Most Nigerian banks will collapse if power generation and distribution companies fail, electricity distributors have warned.
They also stated that despite the problems in Nigeria’s power sector, the Minister of Power, Works and Housing, Babatunde Fashola, had not met with investors in the distribution arm of the industry since 2015.
Speaking during a live television programme on Saturday, which was monitored by our correspondent in Abuja, the Executive Director, Research and Advocacy, Association of Nigerian Electricity Distributors, Sunday Oduntan, said the power sector was not working despite being privatised.
The successor companies of the defunct Power Holding Company of Nigeria were privatised on November 1, 2013 and were sold to investors that year.
But since the sector was privatised, many power users have been complaining about the poor supply of electricity from the privatised firms, particularly the Discos, a development that recently led to a disagreement between Fashola and the power distributors.
Responding to questions during the programme on Saturday, Oduntan stated that the huge money invested in the industry was being threatened, adding that Nigerian banks would not be spared if the power firms failed.
He said, “The moment government fails to respect the contract that it signed, every other thing will collapse.
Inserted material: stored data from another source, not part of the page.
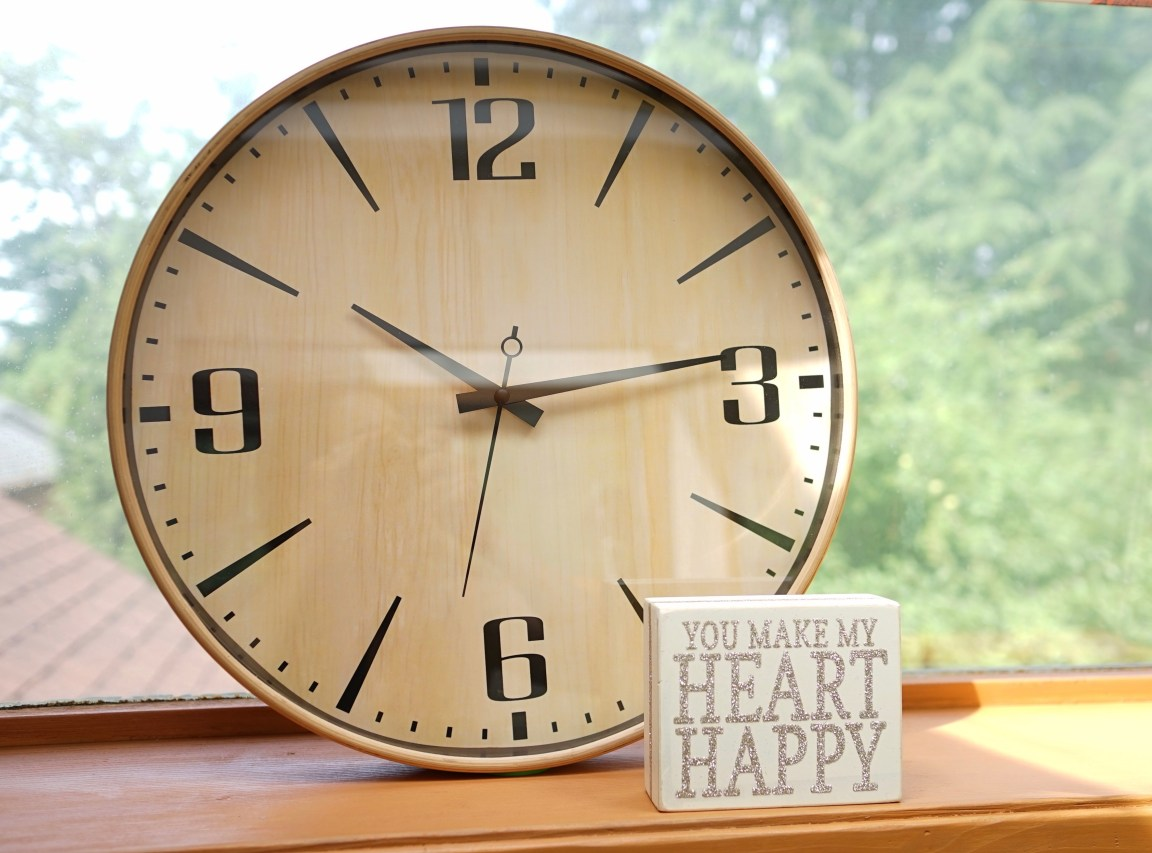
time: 10:13
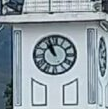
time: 10:56
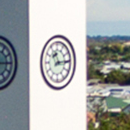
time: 11:14
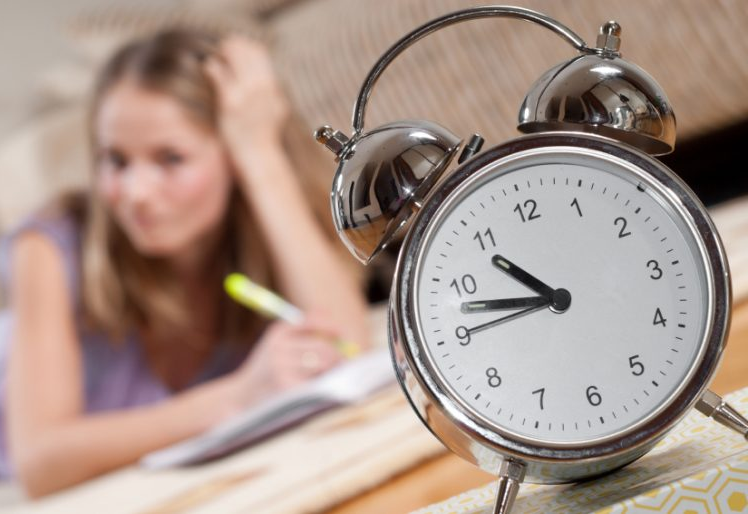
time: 10:47
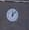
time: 12:07
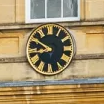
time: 8:50
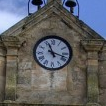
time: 11:17
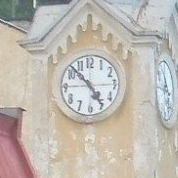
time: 4:52
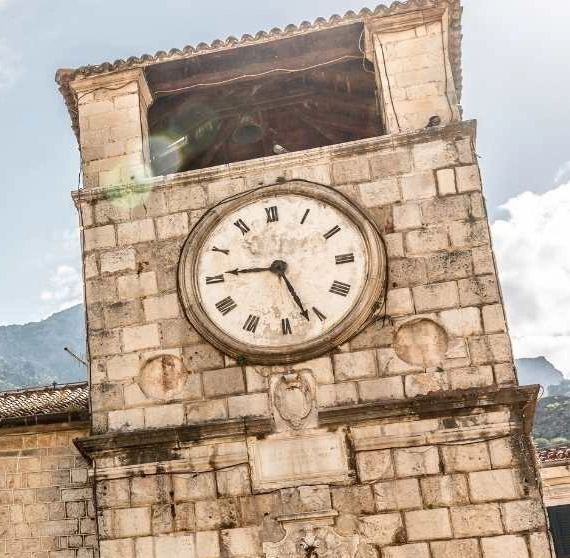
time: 9:26
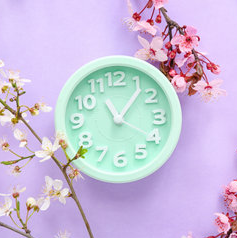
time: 11:06
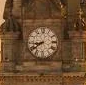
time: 8:39
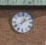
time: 1:10
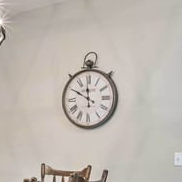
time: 11:49
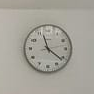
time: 11:21
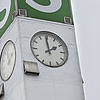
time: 1:59
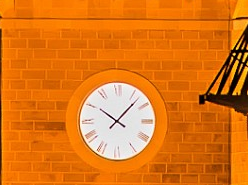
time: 10:07
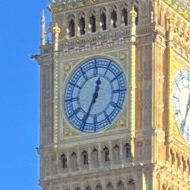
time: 12:34
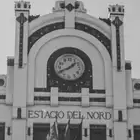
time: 1:40
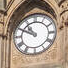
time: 10:49
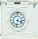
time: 3:32
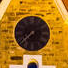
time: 7:38
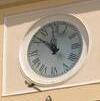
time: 11:51
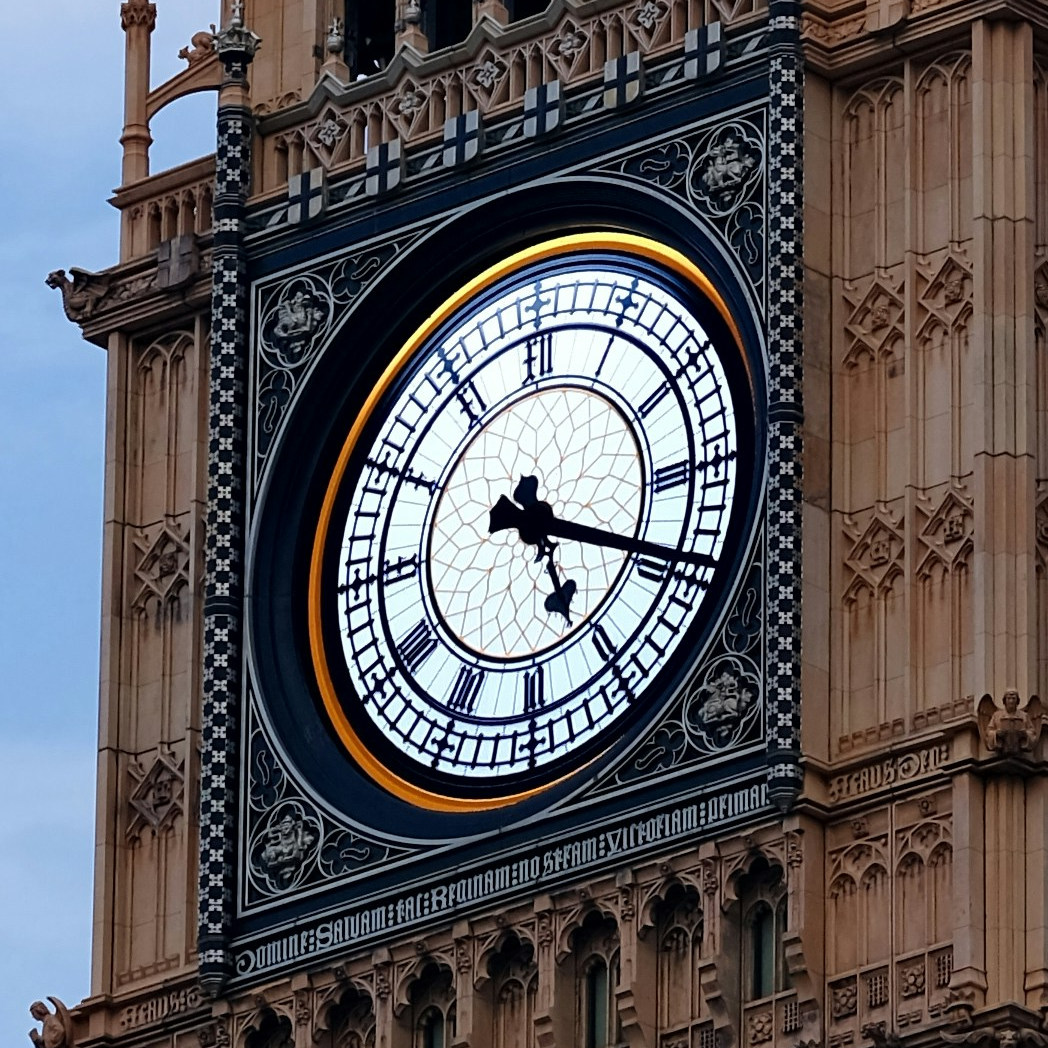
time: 5:18
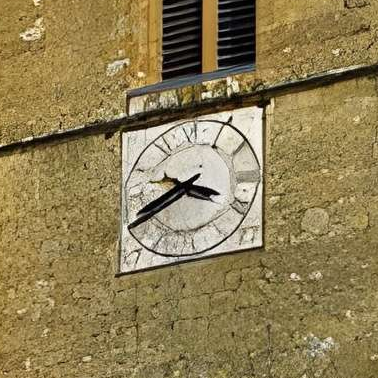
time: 3:40
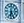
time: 6:26
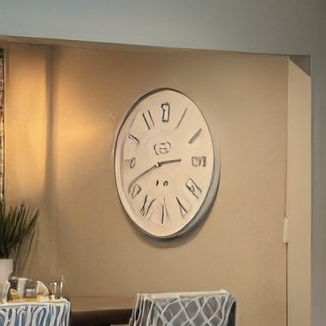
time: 2:41
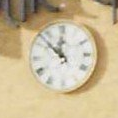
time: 11:52
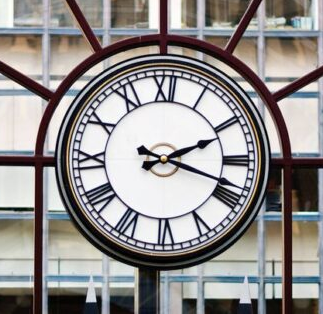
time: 2:18
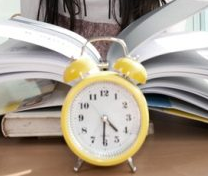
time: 4:30
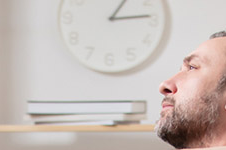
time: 1:13
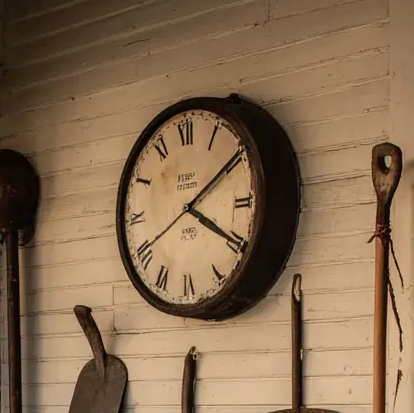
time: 4:09
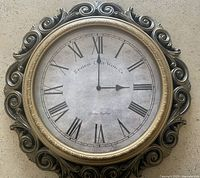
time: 3:00
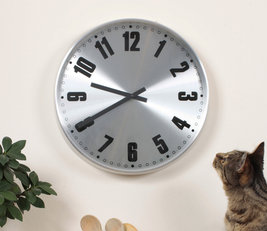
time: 9:40
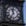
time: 11:35
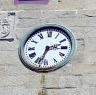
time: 2:33
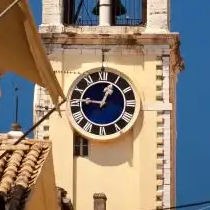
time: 12:46
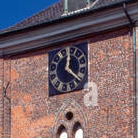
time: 12:21
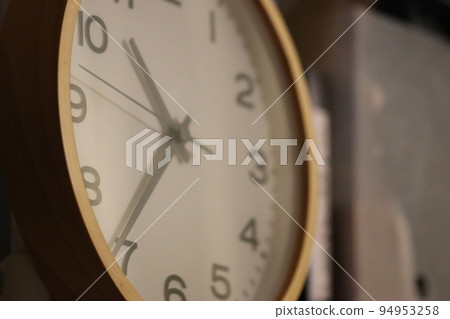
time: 10:36
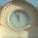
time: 11:55
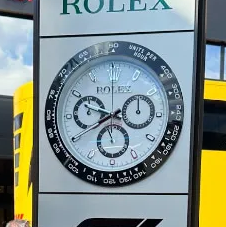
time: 9:40
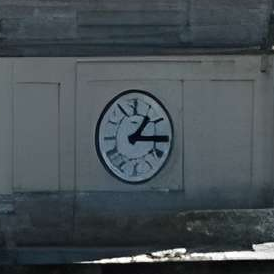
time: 1:15
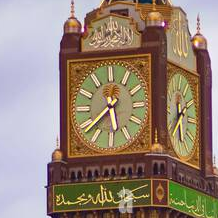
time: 5:38
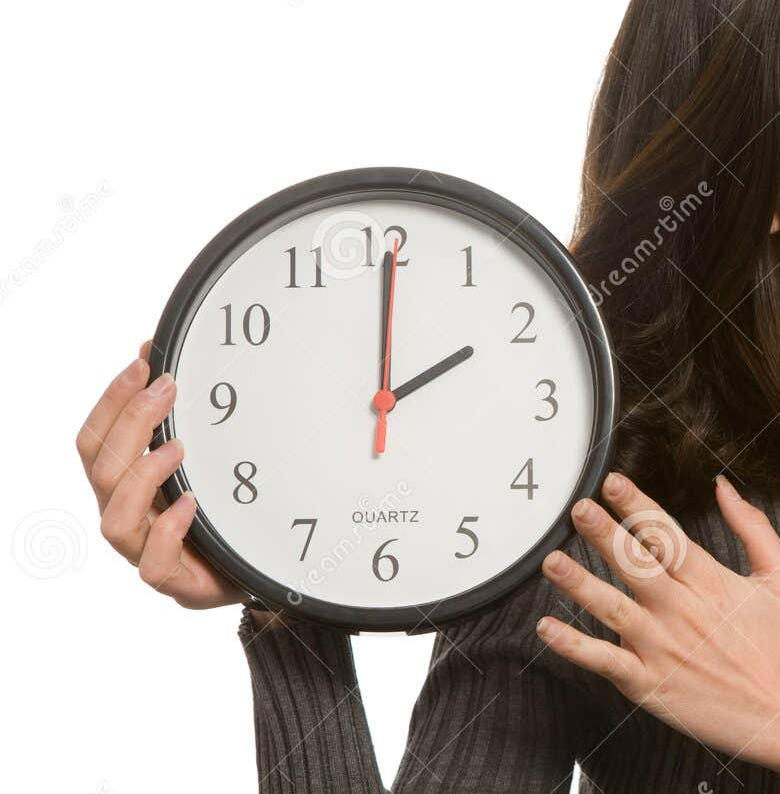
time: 2:00
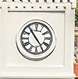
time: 4:54
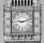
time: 9:12
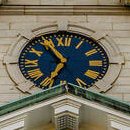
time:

I’ve heard some people say that the Discos didn’t pay for the entities or that they didn’t pay the right price. Let me confirm some of these things today and number one is that the investors paid cash of $1.4bn and that translates to N427bn.
“On the structure, it was 70 per cent financed and 30 per cent equity. No big industrialist does a major business completely with his own cash and so you need to get some support from banks. This means that from their own pocket, these investors coughed out $460m out of the $1.4bn. Now, anybody that puts their money into this kind of business will definitely not want the business to fail.”
He went ahead to name some of the banks that might collapse if the power firms failed, adding that out of the 11 distribution companies across the country, only one had its investment from outside Nigeria.